Sol na primavera

Quando acordei estava no meu quarto. As lembranças do que havia acontecido foram voltando aos poucos. Peter. Dei um pulo da cama e me desequilibrei - não esperava a dor. Fui de encontro ao chão, mas braços quentes e fortes me seguraram. Ele me virou e nossos olhares se encontraram. Como era bom ver aqueles olhos novamente, sentir o calor do corpo dele. Meus olhos se enxeram de lagrimas e abracei-o com toda a força que ainda me restava. Abracei-o como se fosse a ultima coisa que eu iria fazer em minha vida.
 - Calma - disse Peter.
 - Eu senti tanto a sua falta - eu disse entre soluços. Ele me pegou e me levou para a cama.
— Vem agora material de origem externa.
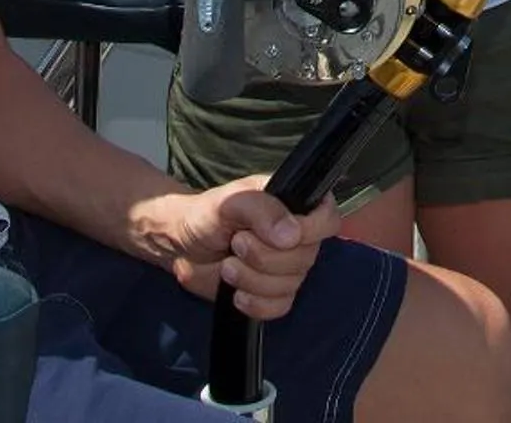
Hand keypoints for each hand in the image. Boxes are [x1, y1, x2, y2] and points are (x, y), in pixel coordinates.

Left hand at [156, 178, 338, 319]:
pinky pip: (279, 307)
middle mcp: (299, 236)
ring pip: (290, 286)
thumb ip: (261, 210)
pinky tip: (236, 293)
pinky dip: (256, 304)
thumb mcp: (230, 203)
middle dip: (265, 258)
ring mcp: (287, 267)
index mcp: (295, 204)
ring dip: (253, 280)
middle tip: (236, 244)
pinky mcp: (273, 294)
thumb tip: (291, 236)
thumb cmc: (207, 216)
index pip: (328, 219)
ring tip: (228, 265)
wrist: (183, 247)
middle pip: (306, 259)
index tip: (282, 237)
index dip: (311, 232)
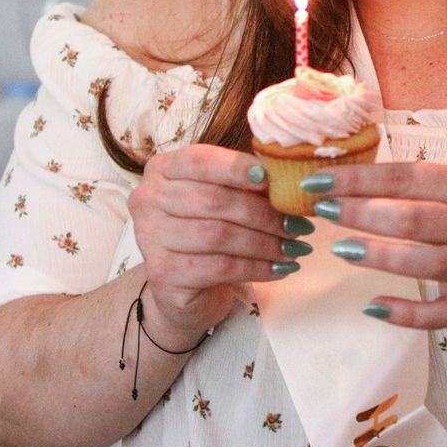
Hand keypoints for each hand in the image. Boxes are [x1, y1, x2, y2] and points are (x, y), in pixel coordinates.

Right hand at [127, 144, 315, 342]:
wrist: (185, 286)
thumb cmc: (209, 231)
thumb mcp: (225, 197)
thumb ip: (247, 182)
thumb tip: (290, 179)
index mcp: (163, 168)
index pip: (200, 160)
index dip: (238, 168)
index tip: (272, 179)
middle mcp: (148, 199)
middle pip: (215, 200)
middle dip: (265, 213)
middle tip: (299, 224)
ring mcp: (150, 237)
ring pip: (220, 235)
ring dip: (266, 242)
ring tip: (295, 248)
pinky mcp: (163, 274)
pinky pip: (220, 267)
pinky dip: (257, 267)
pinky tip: (280, 268)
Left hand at [304, 161, 446, 331]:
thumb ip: (431, 187)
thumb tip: (362, 181)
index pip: (405, 178)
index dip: (357, 180)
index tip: (319, 182)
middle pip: (408, 218)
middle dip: (359, 213)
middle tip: (323, 213)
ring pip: (419, 262)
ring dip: (376, 256)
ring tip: (342, 249)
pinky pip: (435, 313)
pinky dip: (402, 312)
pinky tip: (373, 306)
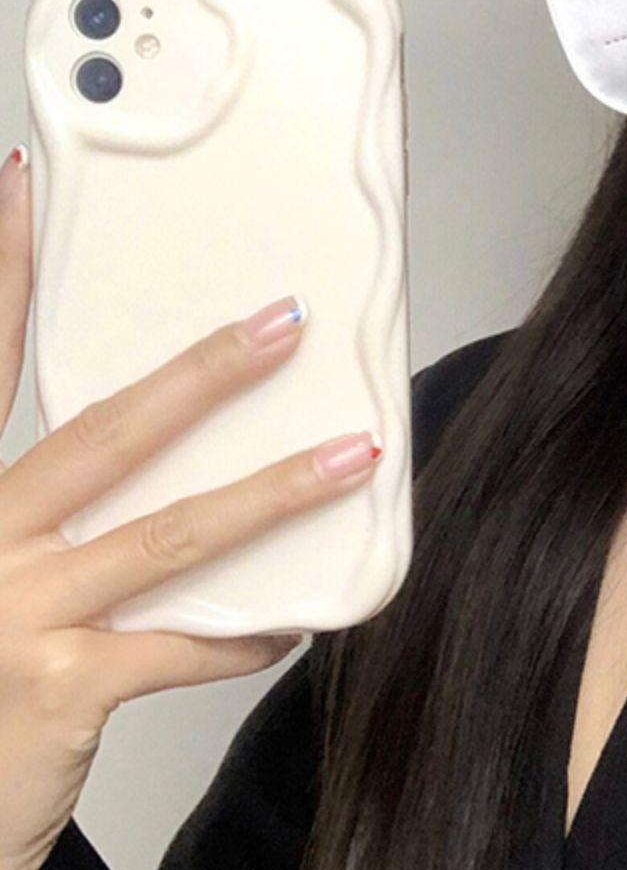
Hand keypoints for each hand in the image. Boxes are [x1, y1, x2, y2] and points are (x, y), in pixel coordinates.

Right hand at [0, 141, 381, 869]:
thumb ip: (50, 509)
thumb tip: (166, 448)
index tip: (18, 181)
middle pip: (100, 434)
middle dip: (200, 374)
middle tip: (284, 322)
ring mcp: (13, 612)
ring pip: (167, 534)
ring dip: (271, 492)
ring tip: (351, 456)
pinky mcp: (62, 688)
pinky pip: (184, 646)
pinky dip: (247, 633)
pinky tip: (298, 621)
Ele se sentou e eu encostei no peito dele.
 - Eu também, mas a agora estou aqui. Pare de chorar Julie - disse ele enxugando minhas lágrimas.
 - Peter eu fui uma burra em fazer aquilo, eu... eu só queria que parassem de te machucar, mas...
 - Ta tudo bem agora. Eles me deixaram te ver agora, quer dizer, deixaram você me ver. Em nenhum minuto sequer me afastei de você e... me desculpe por chegar tarde hoje.
 Eu continuei a chorar, mas não era de trsiteza, e sim de felicidade.
 - Ta tudo bem Julie - disse ele.
 - Eu te amo Peter - sussurrei no ouvido dele. Ele então tocou minha testa e cada pedacinho do meu corpo parou de doer. Fiquei quente. - Obrigado - disse sorrindo. Ele olhou em meus olhos, sorriu e me beijou. Não estava esperando por aquilo, mas foi bom. Me entreguei. Quando dei conta, já estava sem folego.
 - Vá com calma - disse Peter rindo.
 - Eu to calma - disse rindo também. - Senti tanto a sua falta - disse abraçando-o.
 - Eu tambémsenti sua falta, mas... tenho que ir. Já fiquei tempo demais. - disse ele se levantando.
 - Você vai voltar?
 - Eu sempre volto - disse ele sorrindo - Te amo - disse ele antes de partir.
 - Também te amo - disse sorrindo. E então ele se foi, deixando me só, ali no meu quarto, presa em meus pensamentos e em sentimentos de felicidade. Tudo estava bem agora. Tudo ia ficar bem. Sorri e fui para minha janela, o sol estava se pondo. A paisagem era linda. De repente, tudo era lindo novamente - como um dia ensolarado na primavera. 
A dança é um livro para o que sabem ler com o coração. 
 - Raphaela Barreto.

Peter.

Estava eu saindo da escola e indo para a casa. Ao virar a esquina me deparo com um grupo de homens um tanto estranhos. Não estava com um bom pressentimento. Na rua não havia ninguém - coloquei a mão sobre minha pulseira e continuei meu caminho.
 - E ai gatinha - disse um dos homens se aproximando. Droga pensei.
 - O que temos aqui Rich? - disse outro cara em tom sarcástico, conversando com o primeiro. Continuei andando, mas um terceiro homem pegou meu braço e me segurou.
 - Para onde pensa que vai?
 - Se não me soltar irei gritar - disse
 - Grite então - disse Rich rindo. Me preparei para gritar, mas tamparam minha boca. Eu mordi a mão dele e ele me deu um soco. Caí no chão.
 - O que vocês querem? - perguntei com medo.
 - Tudo o que você tem - disse um dos homens. Um deles veio em minha direção e pegou minha bolsa. Eu queria correr, mas estava cercada - havia 6 homens.
 - Felipe, quer ter as honras? - disse Rich para Felipe, se referindo a mim. Um homem, parecia o mais novo, veio em minha direção;
 - Levanta! - disse ele. Eu levantei e ele começou a me puxar.
 - Para onde está me levando? - minha voz transparecia medo. O cara riu. Ele começou a me levar para um galpão. Comecei a gritar.
 - Cala a boca! - disse ele me dando um tapa. Continuei a gritar - Eu mandei você calar a boca! - disse ele me dando um soco no estomago. Parecia que o ar tinha escapado. Cai no chão. Já estávamos dentro do galpão. Ele pegou uma barra de ferro e veio em minha direção.
 - Por favor - disse com lagrimas nos olhos. Lembrei da minha família, do Peter, das minhas amigas... Então a barra de ferro me atingiu. Gritei. A dor era insuportável. Ele bateu na minha perna. Gritei. Então meu pulso começou a arder. A pulseira começou a brilhar. Ele bateu com a barra na minha cabeça. Minha visão começou a escurecer. Estava ansiando pela próxima batida, quando ouvi um barulho. Antes de desmaiar, uma voz familiar chamou meu nome. Peter. Sorri e então, tudo ficou negro. Eu sabia que estava segura agora.